* EXTRACTED TEXT:
And yes, that was the only picture I took. :( We were actually having a friend come over for dinner and I was rushing towards the end. But it turned out so well, I will definitely be making brown rice risotto again!! (plus brown rice is totally way cheaper than arborio rice)

Let me know if you try it, and if you have any more tips for risotto!

Friday, June 10, 2011

It's been a while...

Hi Momma and Sissies! So it has been TOO long since anyone has updated on here, and since I finally have some free time to cook and experiment in the kitchen, I thought I'd share with y'all what yummyness I had for dinner tonight :) I didn't remember to take pictures until after so there are only a few.

I call it: "Sherry Chicken and Mushrooms"

So I had a chicken breast that I ne
eded to use up and was searching through the Grace cookbook for ideas, which is where I found my inspiration I guess you could say. (Yes, I said one chicken breast, that's what happens when you are cooking for one :D) Anyways, I cut the breast into three or four strips and dipped them in milk and then breaded them in a mixture of bread crumbs, rosemary and garlic, and parmesan cheese:



After covering the pieces in the breading, I sauteed the outside of the chicken in butter, and then put them in a greased baking pan. In the same pan I seared the chicken in, I sauteed mushrooms in butter and sherry cooking wine (delish, btw!). While the mushrooms were sauteing, I mixed together about 1/4 cup of the sherry and 1/4 cup of condensed cream of chicken soup and poured that over the chicken. I topped the chicken with the mushrooms once they were to my liking, and sprinkled some shredded monterrey jack cheese over top. Cover with tin foil, and bake in the oven for 30 minutes at 350 degrees. After the 30 min, remove the foil and cook for another 5 min.

Now all that's left to do is enjoy!!! The whole time it was cooking it smelled amazing, and I am extremely satisfied with the way it turned out--especially since I wasn't really going by a recipe. It was sooooo yummy. It will be my dinner for tomorrow :) I paired it with green beans and texas garlic toast, which was also tasty. Here's the finished product:


Any feedback/tips are welcomed....and if you make it let me know what you think! :)

Tuesday, March 1, 2011

Peanut Crusted Tilapea

We've had this meal twice, and it is one of our favorite ways to have fish now! I looked online to get some ideas, but in the end kind of made the recipe up myself.

First, I chopped up about 1/2 cup or so of peanuts. I used my Pampered Chef slap/chop type thing. Then I set up my station:
  • A plate of flour with some pepper and a dash of salt
  • A beaten egg in a bowl
  • Plate of chopped nuts
  • Cast iron skillet with some olive oil

 Pat the fish dry with a paper towel, cover in the flour mixture, dredge in egg, then coat with nuts. Here's what it looks like:


It browns up nicely...

* TASK PROMPT: Can you write down the part of the cooking blog from "Any feedback/tips are" to "recipe up myself.", word for word?

* RECORDS PROVIDED:
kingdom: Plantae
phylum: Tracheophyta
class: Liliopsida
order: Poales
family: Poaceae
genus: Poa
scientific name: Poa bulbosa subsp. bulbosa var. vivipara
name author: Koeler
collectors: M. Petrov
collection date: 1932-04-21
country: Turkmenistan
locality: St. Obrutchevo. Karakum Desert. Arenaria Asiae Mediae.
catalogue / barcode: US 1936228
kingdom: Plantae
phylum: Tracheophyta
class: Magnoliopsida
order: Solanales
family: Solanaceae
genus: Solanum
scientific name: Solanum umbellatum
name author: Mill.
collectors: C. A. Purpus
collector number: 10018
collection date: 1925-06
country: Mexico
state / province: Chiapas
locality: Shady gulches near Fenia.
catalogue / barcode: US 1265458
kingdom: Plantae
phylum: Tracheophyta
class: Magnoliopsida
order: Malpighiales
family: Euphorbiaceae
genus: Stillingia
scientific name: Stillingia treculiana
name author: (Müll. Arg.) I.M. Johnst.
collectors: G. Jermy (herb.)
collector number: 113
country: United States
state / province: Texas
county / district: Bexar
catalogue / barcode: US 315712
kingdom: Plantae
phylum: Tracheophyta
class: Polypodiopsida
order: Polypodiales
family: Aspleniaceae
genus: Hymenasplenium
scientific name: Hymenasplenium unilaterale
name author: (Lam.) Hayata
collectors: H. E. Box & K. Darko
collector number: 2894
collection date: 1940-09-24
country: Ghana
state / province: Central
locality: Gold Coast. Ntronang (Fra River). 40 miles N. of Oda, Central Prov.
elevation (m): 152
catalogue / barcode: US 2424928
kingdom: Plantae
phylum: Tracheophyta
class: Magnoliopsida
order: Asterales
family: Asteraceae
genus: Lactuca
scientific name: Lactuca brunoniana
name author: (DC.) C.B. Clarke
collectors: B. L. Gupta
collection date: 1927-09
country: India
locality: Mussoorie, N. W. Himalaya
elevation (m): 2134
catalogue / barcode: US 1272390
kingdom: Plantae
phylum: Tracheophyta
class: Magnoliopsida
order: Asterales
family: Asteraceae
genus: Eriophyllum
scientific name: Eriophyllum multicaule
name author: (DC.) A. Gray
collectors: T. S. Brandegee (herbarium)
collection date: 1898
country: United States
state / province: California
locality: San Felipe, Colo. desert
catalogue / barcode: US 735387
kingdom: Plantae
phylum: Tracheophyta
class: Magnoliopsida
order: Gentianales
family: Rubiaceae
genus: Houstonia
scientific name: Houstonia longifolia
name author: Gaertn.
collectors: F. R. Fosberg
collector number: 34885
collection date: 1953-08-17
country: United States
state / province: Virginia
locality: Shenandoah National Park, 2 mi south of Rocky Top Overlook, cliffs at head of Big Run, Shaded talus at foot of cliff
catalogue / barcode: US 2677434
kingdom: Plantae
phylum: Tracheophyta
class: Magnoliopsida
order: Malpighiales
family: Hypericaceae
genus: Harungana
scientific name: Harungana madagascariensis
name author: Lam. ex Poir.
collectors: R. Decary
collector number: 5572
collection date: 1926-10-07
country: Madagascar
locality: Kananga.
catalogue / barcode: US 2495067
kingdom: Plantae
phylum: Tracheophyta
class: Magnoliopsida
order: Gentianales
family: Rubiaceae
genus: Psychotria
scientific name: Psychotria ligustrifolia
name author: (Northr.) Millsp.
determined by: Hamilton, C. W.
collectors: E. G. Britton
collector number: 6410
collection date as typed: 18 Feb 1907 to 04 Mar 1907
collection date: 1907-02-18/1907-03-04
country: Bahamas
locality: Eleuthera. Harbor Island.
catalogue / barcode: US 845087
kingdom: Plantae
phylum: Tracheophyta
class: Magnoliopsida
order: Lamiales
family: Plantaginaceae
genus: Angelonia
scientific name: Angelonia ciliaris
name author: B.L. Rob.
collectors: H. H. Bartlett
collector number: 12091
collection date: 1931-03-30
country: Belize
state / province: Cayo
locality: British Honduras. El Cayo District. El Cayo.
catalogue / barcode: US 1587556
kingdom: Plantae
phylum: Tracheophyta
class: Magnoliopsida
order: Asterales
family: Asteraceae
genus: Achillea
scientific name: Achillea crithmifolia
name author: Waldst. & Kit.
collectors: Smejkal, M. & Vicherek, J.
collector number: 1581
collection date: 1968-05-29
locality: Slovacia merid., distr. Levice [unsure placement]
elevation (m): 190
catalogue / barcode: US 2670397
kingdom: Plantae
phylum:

* EXERCISE SOLUTION:
Any feedback/tips are welcomed....and if you make it let me know what you think! :)

Tuesday, March 1, 2011

Peanut Crusted Tilapea

We've had this meal twice, and it is one of our favorite ways to have fish now! I looked online to get some ideas, but in the end kind of made the recipe up myself.